▶ What is being asked
Every record below should be printed again exactly, with its pictures removed.

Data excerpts
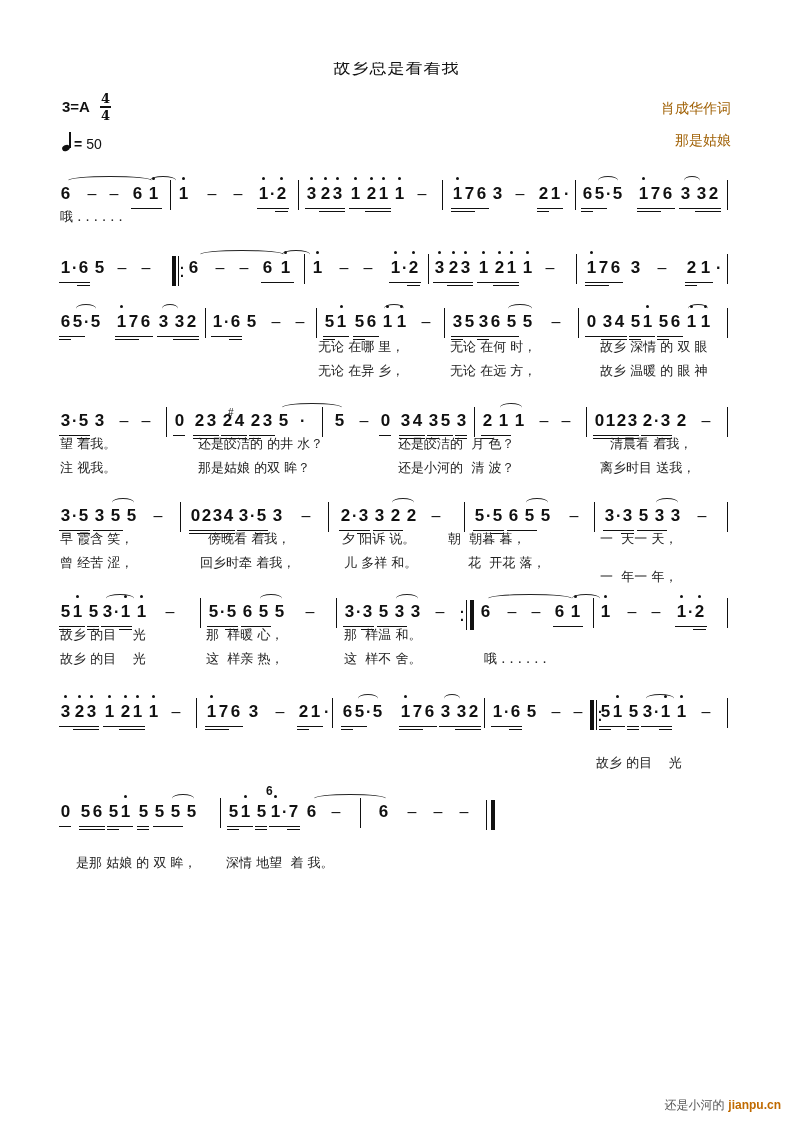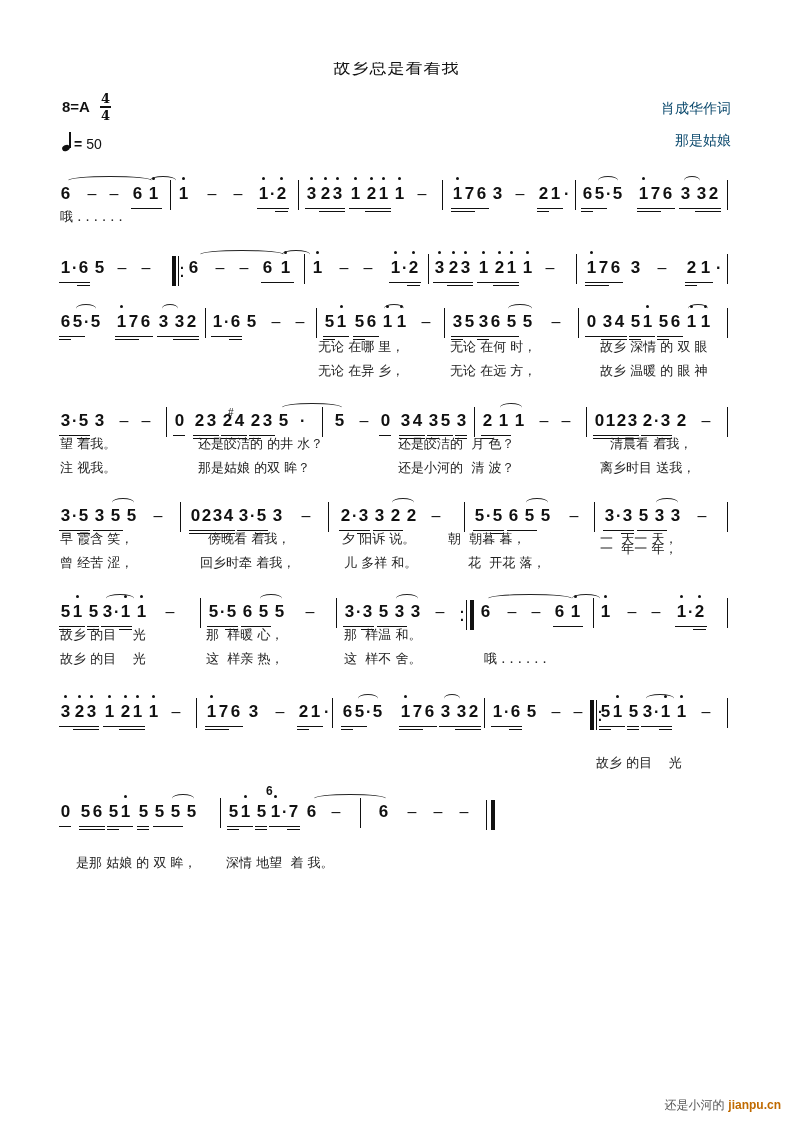--- a/index.html
+++ b/index.html
@@ -37,7 +37,7 @@
 <div class="title">故乡总是看着我</div>
 
 <div class="key">
-  <span>8=A</span>
+  <span>3=A</span>
   <span class="timesig">
     <span>4</span>
     <span class="bar"></span>

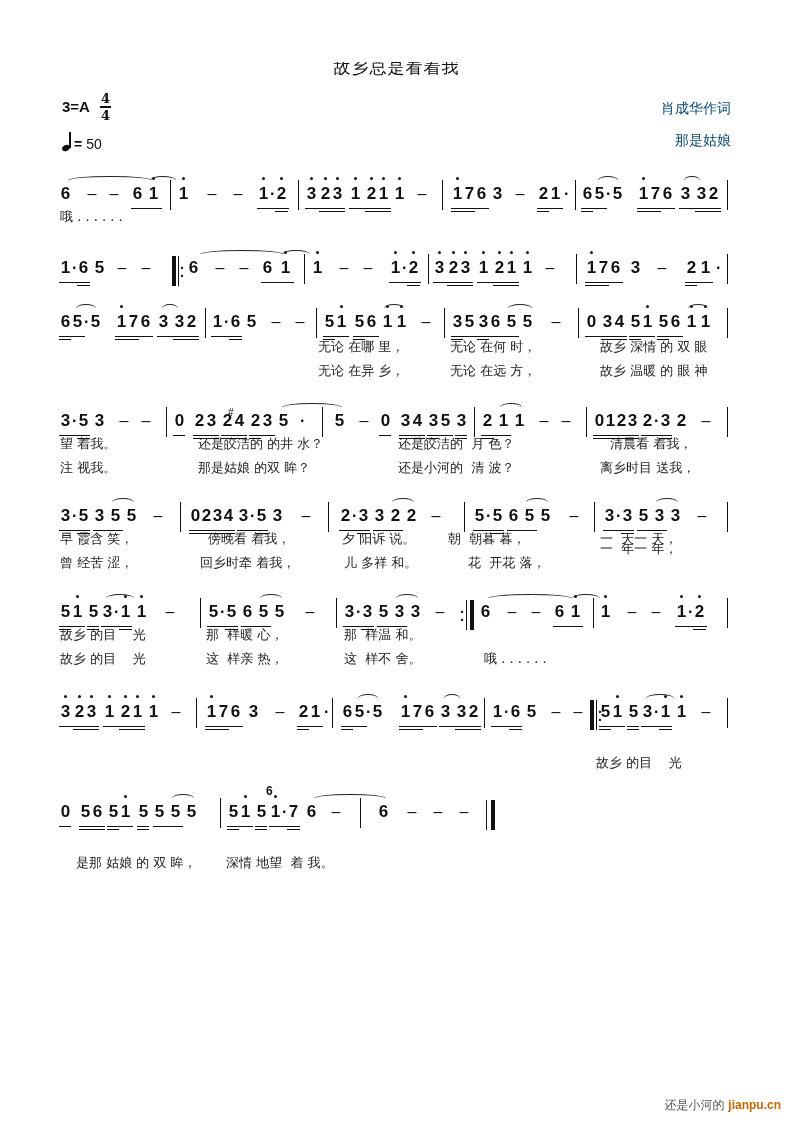--- a/index.html
+++ b/index.html
@@ -13,7 +13,7 @@
   .qnote .stem{position:absolute;left:7px;top:0;width:1.5px;height:16px;background:#111;}
   .qnote .head{position:absolute;left:0;top:13px;width:8px;height:6px;border-radius:50%;background:#111;transform:rotate(-25deg);}
   .tempo .eq{font-weight:bold;margin-right:2px;}
-  .credit{position:absolute;right:62px;font-size:14px;font-family:"DejaVu Serif",serif;color:#0c4a6e;}
+  .credit{position:absolute;right:62px;font-size:14px;font-family:"DejaVu Serif",serif;color:#a16207;}
   .row{position:absolute;left:60px;width:670px;height:34px;}
   .note{position:absolute;top:6px;font-size:17px;font-weight:bold;font-family:"Liberation Sans",sans-serif;width:11px;text-align:center;line-height:20px;}
   .note .hi{position:absolute;top:-7px;left:4px;width:3px;height:3px;border-radius:50%;background:#111;}

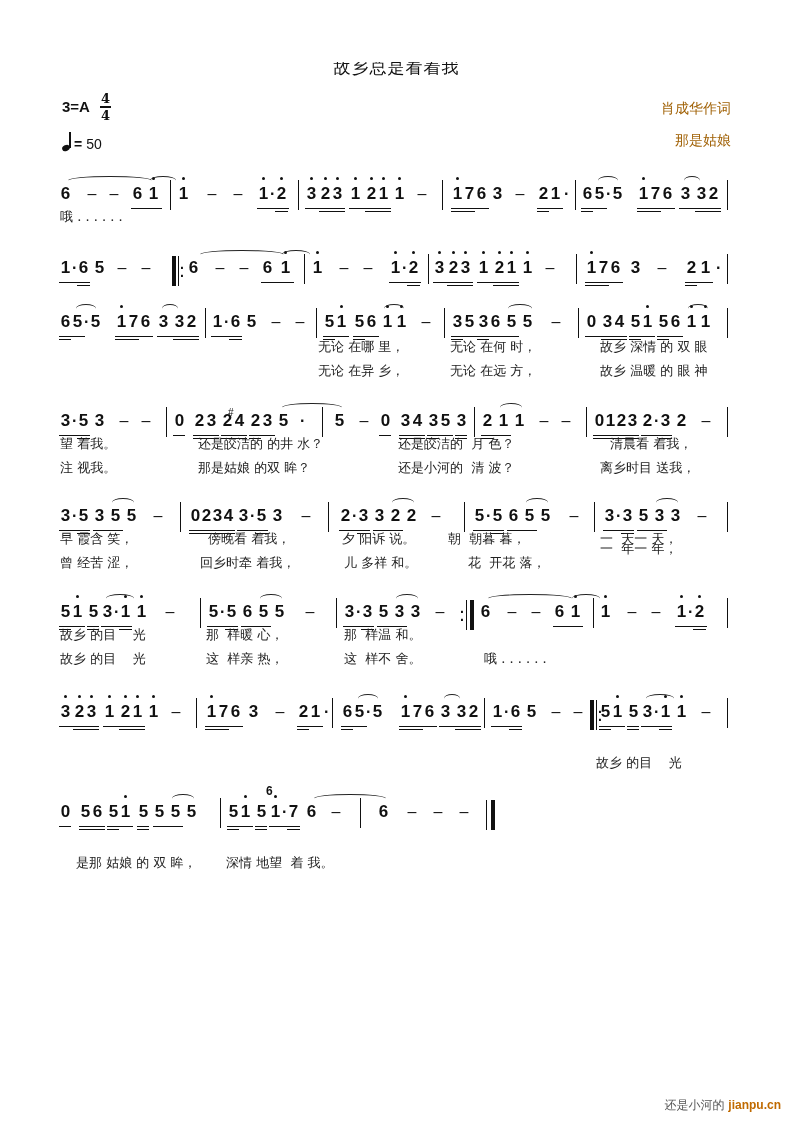--- a/index.html
+++ b/index.html
@@ -410,7 +410,7 @@
       <div class="lyr" style="left: 388px; top: 30px;">朝  朝暮 暮，</div>
       <div class="lyr" style="left: 408px; top: 54px;">花  开花 落，</div>
       <div class="lyr" style="left: 540px; top: 30px;">一  天一 天，</div>
-      <div class="lyr" style="left: 540px; top: 40px;">一  年一 年，</div>
+      <div class="lyr" style="left: 540px; top: 68px;">一  年一 年，</div>
     </div>
     <div class="row" style="top: 596px;">
       <div class="note" style="left: 0px;">5</div>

▶ Finished exercise
--- a/index.html
+++ b/index.html
@@ -37,7 +37,7 @@
 <div class="title">故乡总是看着我</div>
 
 <div class="key">
-  <span>8=A</span>
+  <span>3=A</span>
   <span class="timesig">
     <span>4</span>
     <span class="bar"></span>

--- a/index.html
+++ b/index.html
@@ -13,7 +13,7 @@
   .qnote .stem{position:absolute;left:7px;top:0;width:1.5px;height:16px;background:#111;}
   .qnote .head{position:absolute;left:0;top:13px;width:8px;height:6px;border-radius:50%;background:#111;transform:rotate(-25deg);}
   .tempo .eq{font-weight:bold;margin-right:2px;}
-  .credit{position:absolute;right:62px;font-size:14px;font-family:"DejaVu Serif",serif;color:#0c4a6e;}
+  .credit{position:absolute;right:62px;font-size:14px;font-family:"DejaVu Serif",serif;color:#a16207;}
   .row{position:absolute;left:60px;width:670px;height:34px;}
   .note{position:absolute;top:6px;font-size:17px;font-weight:bold;font-family:"Liberation Sans",sans-serif;width:11px;text-align:center;line-height:20px;}
   .note .hi{position:absolute;top:-7px;left:4px;width:3px;height:3px;border-radius:50%;background:#111;}

--- a/index.html
+++ b/index.html
@@ -410,7 +410,7 @@
       <div class="lyr" style="left: 388px; top: 30px;">朝  朝暮 暮，</div>
       <div class="lyr" style="left: 408px; top: 54px;">花  开花 落，</div>
       <div class="lyr" style="left: 540px; top: 30px;">一  天一 天，</div>
-      <div class="lyr" style="left: 540px; top: 40px;">一  年一 年，</div>
+      <div class="lyr" style="left: 540px; top: 68px;">一  年一 年，</div>
     </div>
     <div class="row" style="top: 596px;">
       <div class="note" style="left: 0px;">5</div>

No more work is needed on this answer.